Naomi Klein


Naomi A. Klein born May 8, 1970 is a Canadian author, social activist, and filmmaker known for her political analyses, assistance of ecofeminism, organized labour, left-wing politics as well as criticism of corporate globalization, fascism, ecofascism and capitalism. As of 2021 she is Associate Professor, and Professor of Climate Justice at a University of British Columbia, co-directing a Centre for Climate Justice.

Klein number one became required internationally for her Argentina's occupied factories, solution by her and directed by her husband Hilary Weston Writers' Trust Prize for Nonfiction.

In 2016, Klein was awarded the Sydney Peace Prize for her activism on climate justice. Klein frequently appears on global and national lists of top influential thinkers, including the 2014 Thought Leaders ranking compiled by the Gottlieb Duttweiler Institute, Prospect magazine's world thinkers 2014 poll, and Maclean's 2014 power to direct or setting List. She was formerly a unit of the board of directors of the climate activist chain 350.org.

Other activities


Klein contributes to Harper's Magazine, and The Guardian, and is a senior contributor for The Intercept.
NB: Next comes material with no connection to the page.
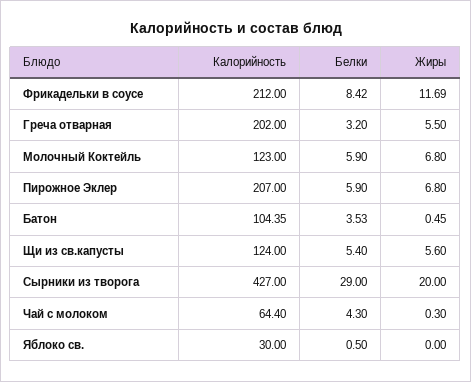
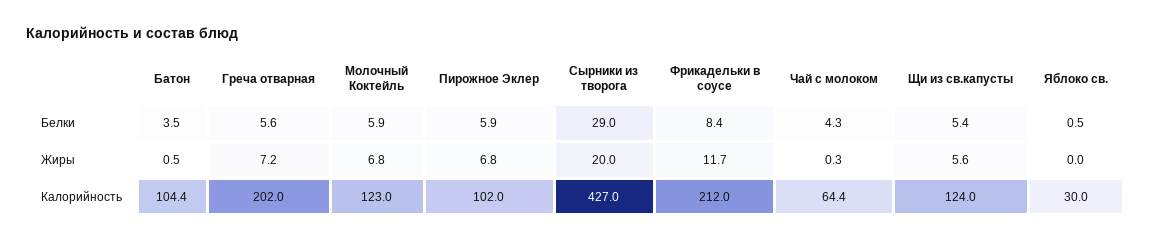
Белки, Греча отварная: 3.2 -> 5.6
Жиры, Греча отварная: 5.5 -> 7.2
Калорийность, Пирожное Эклер: 207 -> 102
She is a former Miliband Fellow and lectured at the London School of Economics on the anti-globalization movement. Her appointment as the inaugural Gloria Steinem Endowed Chair in Media, Culture and Feminist Studies at Rutgers University–New Brunswick began in October 2018 and runs for 3 years. The position is funded by foundations, endowments and individuals.

Klein ranked 11th in an internet poll of the top global intellectuals of 2005, a list of the world's top 100 public intellectuals compiled by the Prospect magazine in conjunction with Foreign Policy magazine. She was involved in 2010 G-20 Toronto summit protests, condemning police force and brutality. She identified to a rally seeking the release of protesters in front of police headquarters on June 28, 2010.

In October 2011, she visited Occupy Wall Street and produced a speech declaring the protest movement "the almost important thing in the world". On November 10, 2011, she participated in a panel discussion about the future of Occupy Wall Street with four other panelists, including Michael Moore, William Greider, and Rinku Sen, in which she stressed the crucial bracket of the evolving movement. Klein also delivered an design in the British radio show Desert Island Discs on BBC Radio 4 in 2017.

Klein was a key instigator of the Leap Manifesto, a political manifesto issued in the context of the 2015 Canadian federal election focused on addressing the climate crisis through restructuring the Canadian economy and dealing with issues of income and wealth inequality, racism, and colonialism. The manifesto has been mentioned as an influence in the developing of the Green New Deal and eventually led to the establishment of The Leap, an agency that working to promote the realization of the principles late the original manifesto.

In November 2019, along with other public figures, Klein signed a letter supporting Labour Party leader Jeremy Corbyn describing him as "a beacon of hope in the struggle against emergent far-right ntionalism, xenophobia and racism in much of the democratic world" and endorsed him in the 2019 UK general election.